The rule of law is widely understood to be key to business success, and the success of economies, Ireland very much being an example over the past numerous decades. This is confirmed by studies, such as by the World Bank, Heritage Foundation and countless others across the globe. Ireland’s relative success in punching above its weight, a phrase referenced by the Chief Justice in his speech to the NY Bar Association (page 16) in these past decades is further evidence of this. Ireland currently sits on the UN Security Council, its Finance Minister will attend the G7 summit in London in March as the EU’s representative Finance Minister, an Irish MEP is the EU’s Financial Services Commissioner, and the list extends, with Irish public servants appointed to key positions in global and EU institutions.
But it all could disappear, perhaps even in the context of the potentially turbulent conditions (economic, social and political) that the recovery from the Covid crisis will entail.
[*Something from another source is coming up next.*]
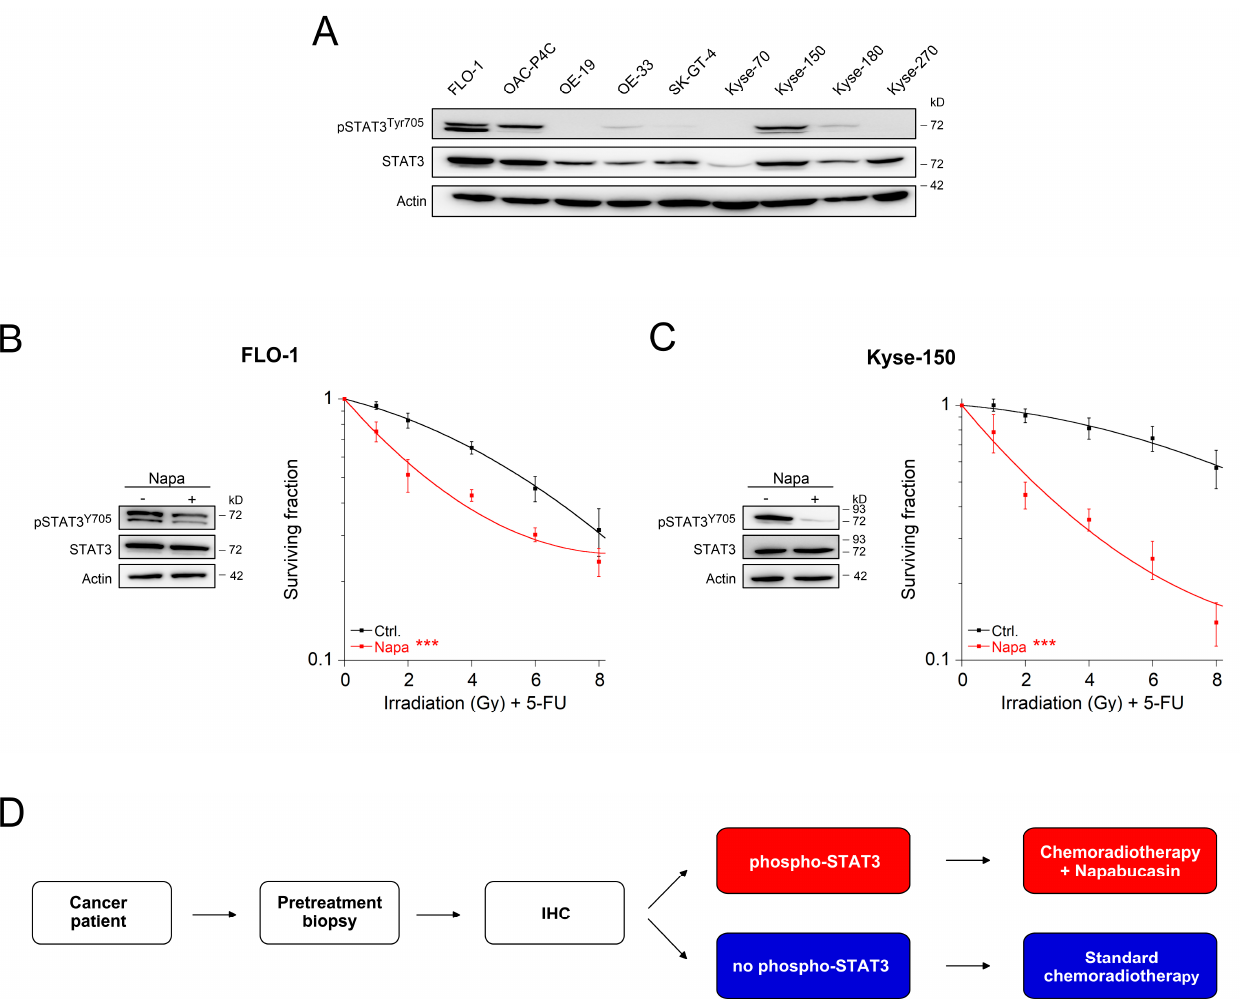
Figure 3. Targeting gp130/STAT3 signaling in esophageal cancer cells. ( A ) Nine esophageal cancer cell lines were analyzed for expression and phosphorylation of STAT3 by immunoblotting. ( B , C ) FLO-1 or Kyse-150 cells were left untreated or treated with napabucasin (Napa). Cells were either subjected to Western blot analysis (left panel), or were monitored for CFA survival after CRT (right panel). Data presented as mean ± s.e.m. from at least n = 3 independent biological replicates. *** p < 0.001, two-way analysis of variance (ANOVA). For p -values see Table S1. ( D ) Putative personalized treatment strategy for cancer patients who are referred to preoperative or definitive CRT. Pretherapeutic biopsies are tested for phospho-STAT3 via immunohistochemistry (IHC). Patients with pSTAT3-positive tumors are treated with a combination of CRT and napabucasin, while pSTAT3-negative tumors are treated with standard CRT.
An example of this is in the tax area where temporary arrangements will have to be unravelled over the coming year, all against a pressing global agenda on international corporate taxation, a topic close to the heart of Ireland’s vital economic interests. In this context, too, there is encouragement to be derived from the contents of the interview in this issue of Finance Dublin with the Minister of State for Financial Services Sean Fleming (pages 8-12). His broad commitment to the continuation and development of the Ireland for Finance strategy is impressive, and so also is his acute understanding of the Ireland for Law agenda, detailed in our transcript of Chief Justice Frank Clarke’s remarks at a New York Bar Association webinar late last year (p16).
‘Watchful’ is a word that the Minister uses, wisely in our estimation, about the preservation of the common law tradition in Europe, and Ireland’s role in that. The Minister’s recognition that this is something that Ireland and the UK should have a common interest in preserving in Europe is also very insightful. In that cooperative but competitive approach lies the optimal path to success for Ireland’s partners in EU 27 and its ‘common law family’ partners across the globe.
2021 marks the 100 year anniversary of the founding of the Irish democracy, based on a democratic poll (the 2018 general election) conducted by the old sovereign (Britain). It also will mark the 35th anniversary of the IFSC, which was the first dawning if the concept of an Irish International Financial Services Centre, built on a solid platform of robust legal institutions, that can be given modern currency of the kind set out in the separate visions presented in these columns in this issue by Minister Fleming and the Chief Justice.